We believe the current FD grading system has several drawbacks. The FD of each cuff muscle usually is measured at one cross-sectional image rather than the whole muscle belly. Relatively distally located evaluation points may not well represent the condition of the entire muscle. Rotator cuff tear with fatty infiltration is a progressive and infiltrative process that increases with time and fatty infiltration progresses from the musculotendinous junction toward the muscle origin in a rabbit torn cuff model [19]. The FD of the cuff might be overestimated when the evaluation is performed on one cut section near the glenoid. Furthermore, the cross-sectional areas of the muscle may be highly and directly influenced by retraction of the musculotendinous junction of the torn rotator cuff [25, 26, 29]. If a repair were successful and the retracted tendon end brought back to the footprint, the muscle belly would be lateralized, and this might affect evaluation of FD. The postoperative FD would appear improved because the measurement point is the same even in successful repair. This problem could be overcome by integration of fatty content or the muscle-occupying ratio with multiple cross-sectional images. However, taking multiple cross-sectional images toward the medial part of the muscle is problematic with MRI. It increases the field of the image gain and might reduce accuracy of another area. In addition, more time is required to obtain a wider view.

Therefore, there have been attempts to develop a more objective method to measure muscle quantity and quality [12, 26, 28, 29]. Measuring the mean muscle density in Hounsfield units in CT (ICC, 0.98) was superior to using a visual rating (ICC, 0.63) [28]. Analysis of the muscle volume in cadavers using MRI with three-dimensional image analysis software and the actual volume after dissection correlate well, with intraobserver and interobserver variabilities less than 4% [26]. Two-dimensional SPLASH MRI and proton MR spectroscopy also were developed to quantify fat content of the rotator cuff muscles [12, 17]. Fatty atrophy also was evaluated with ultrasonography [11, 23]. However, these methods are not readily available in general practice. Some of the methods need specialized software, and others need spectroscopy, which is not familiar to the orthopaedic field.
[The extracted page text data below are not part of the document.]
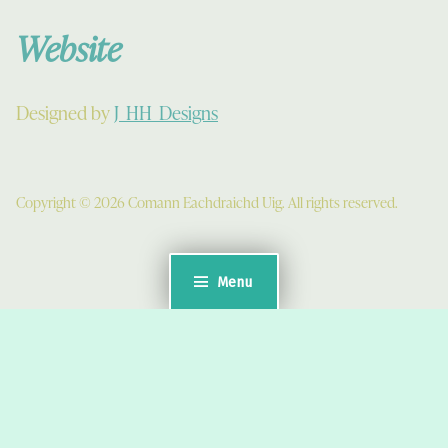
Website
Designed by
J_HH_Designs
Copyright © 2026 Comann Eachdraichd Uig. All rights reserved.
Menu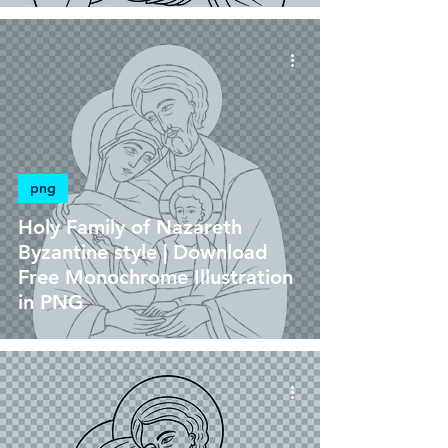
png
Holy Family of Nazareth
Byzantine style | Download
Free Monochrome Illustration
in PNG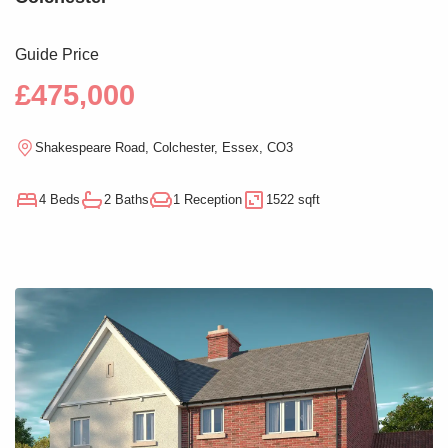
Guide Price
£475,000
Shakespeare Road, Colchester, Essex, CO3
4 Beds
2 Baths
1 Reception
1522 sqft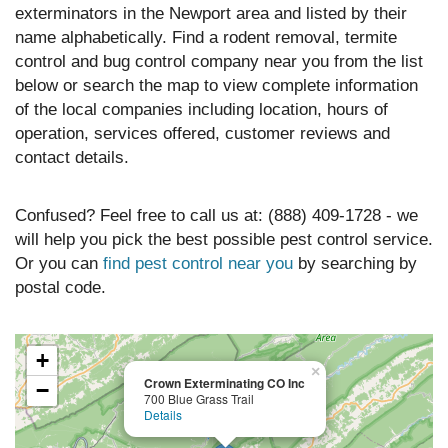
exterminators in the Newport area and listed by their
name alphabetically. Find a rodent removal, termite
control and bug control company near you from the list
below or search the map to view complete information
of the local companies including location, hours of
operation, services offered, customer reviews and
contact details.
Confused? Feel free to call us at: (888) 409-1728 - we
will help you pick the best possible pest control service.
Or you can
find pest control near you
by searching by
postal code.
+
×
Crown Exterminating CO Inc
−
700 Blue Grass Trail
Details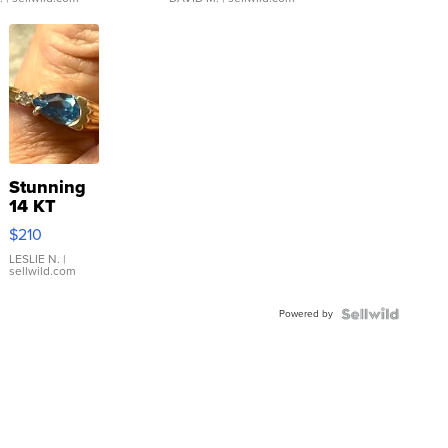
Stunning
14 KT
Yellow
$210
Gold Ring
with Pear
LESLIE N.
|
sellwild.com
Shaped
Blue
Powered by
Topaz ...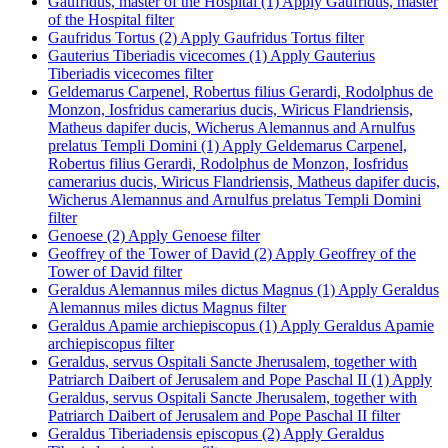
Gaufridus, master of the Hospital (1)
Apply Gaufridus, master
of the Hospital filter
Gaufridus Tortus (2)
Apply Gaufridus Tortus filter
Gauterius Tiberiadis vicecomes (1)
Apply Gauterius
Tiberiadis vicecomes filter
Geldemarus Carpenel, Robertus filius Gerardi, Rodolphus de
Monzon, Iosfridus camerarius ducis, Wiricus Flandriensis,
Matheus dapifer ducis, Wicherus Alemannus and Arnulfus
prelatus Templi Domini (1)
Apply Geldemarus Carpenel,
Robertus filius Gerardi, Rodolphus de Monzon, Iosfridus
camerarius ducis, Wiricus Flandriensis, Matheus dapifer ducis,
Wicherus Alemannus and Arnulfus prelatus Templi Domini
filter
Genoese (2)
Apply Genoese filter
Geoffrey of the Tower of David (2)
Apply Geoffrey of the
Tower of David filter
Geraldus Alemannus miles dictus Magnus (1)
Apply Geraldus
Alemannus miles dictus Magnus filter
Geraldus Apamie archiepiscopus (1)
Apply Geraldus Apamie
archiepiscopus filter
Geraldus, servus Ospitali Sancte Jherusalem, together with
Patriarch Daibert of Jerusalem and Pope Paschal II (1)
Apply
Geraldus, servus Ospitali Sancte Jherusalem, together with
Patriarch Daibert of Jerusalem and Pope Paschal II filter
Geraldus Tiberiadensis episcopus (2)
Apply Geraldus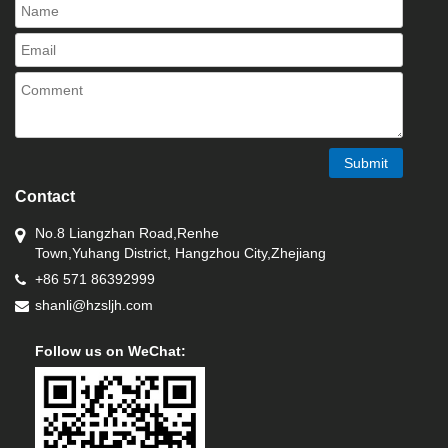
Submit
Contact
No.8 Liangzhan Road,Renhe
Town,Yuhang District, Hangzhou City,Zhejiang
+86 571 86392999
shanli@hzsljh.com
Follow us on WeChat: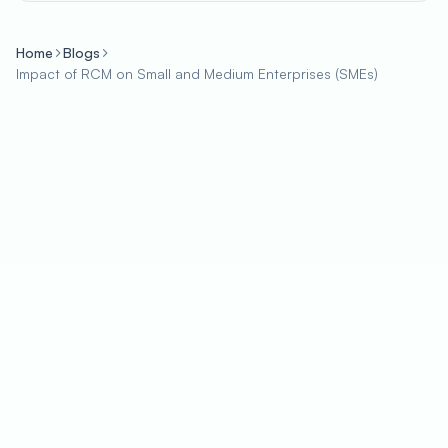
Home
Blogs
Impact of RCM on Small and Medium Enterprises (SMEs)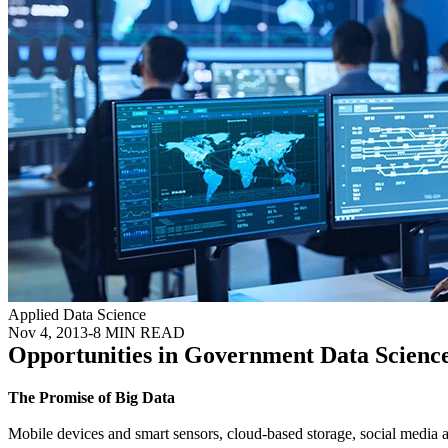
Applied Data Science
Nov 4, 2013
-
8 MIN READ
Opportunities in Government Data Scienc
The Promise of Big Data
Mobile devices and smart sensors, cloud-based storage, social media an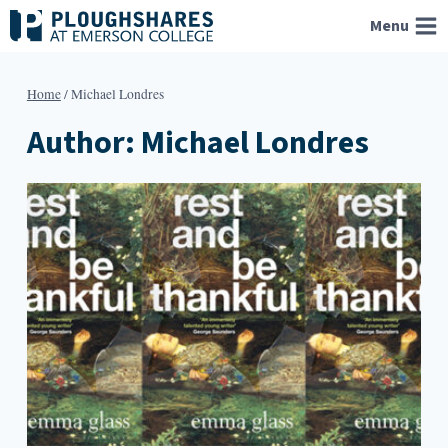
Skip
Menu
to
content
Home
/
Michael Londres
Author: Michael Londres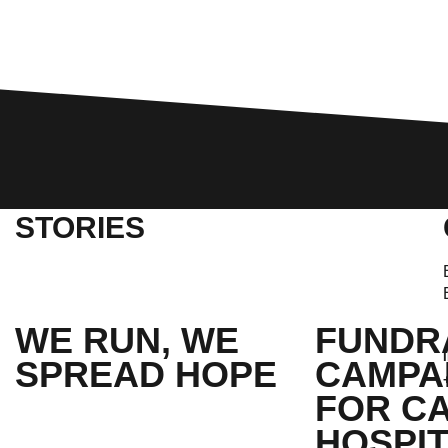
STORIES
WE RUN, WE
FUNDR
SPREAD HOPE​
CAMPA
FOR C
HOSPIT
The reliability of the measuring system for FD of the rotator cuff muscles is a critical aspect of evaluation, and the current grading system does not fully meet the requirement. We recommend caution when interpreting FD grading among studies. FD is considered one of the most important outcome predictors of rotator cuff tear. Given its importance there should be a more reliable and accurate grading system for FD of the cuff muscles.